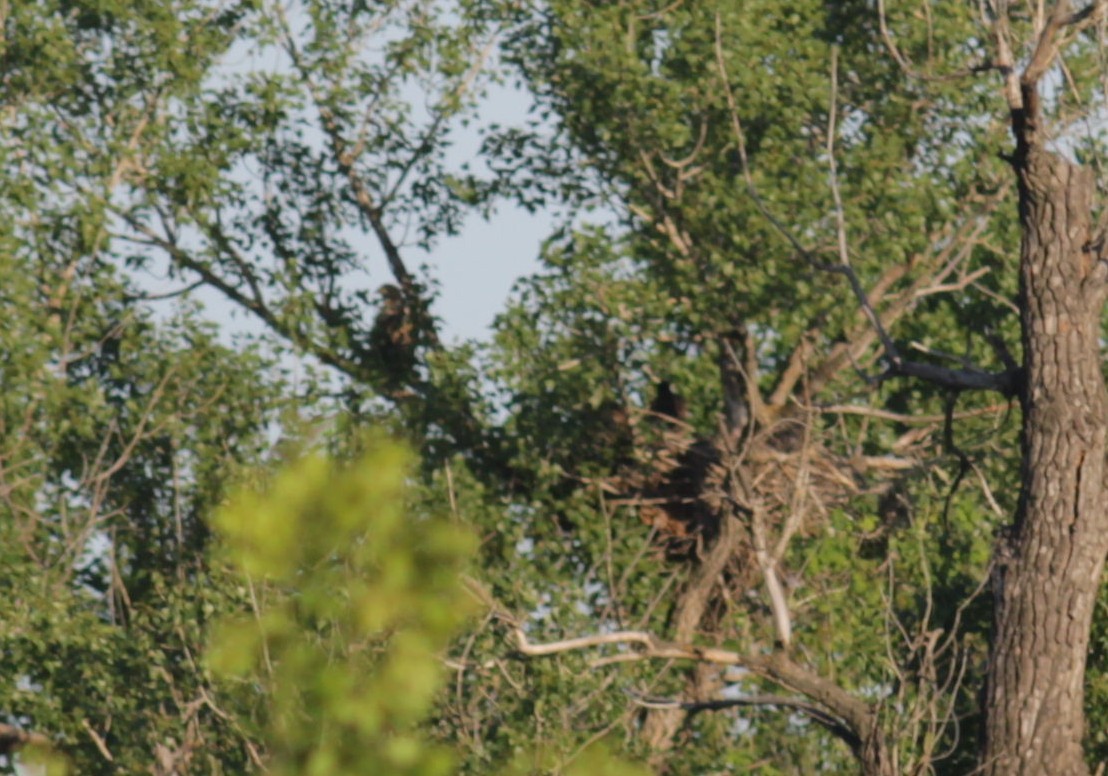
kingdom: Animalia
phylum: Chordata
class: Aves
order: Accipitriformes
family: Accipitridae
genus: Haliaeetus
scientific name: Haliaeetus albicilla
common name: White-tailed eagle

Stated problem – Rewrite the lines of all the records with "common name" changed to "vernacular name" and everything else left as it is. Omit the pictures.

Result of the exercise –
kingdom: Animalia
phylum: Chordata
class: Aves
order: Accipitriformes
family: Accipitridae
genus: Haliaeetus
scientific name: Haliaeetus albicilla
vernacular name: White-tailed eagle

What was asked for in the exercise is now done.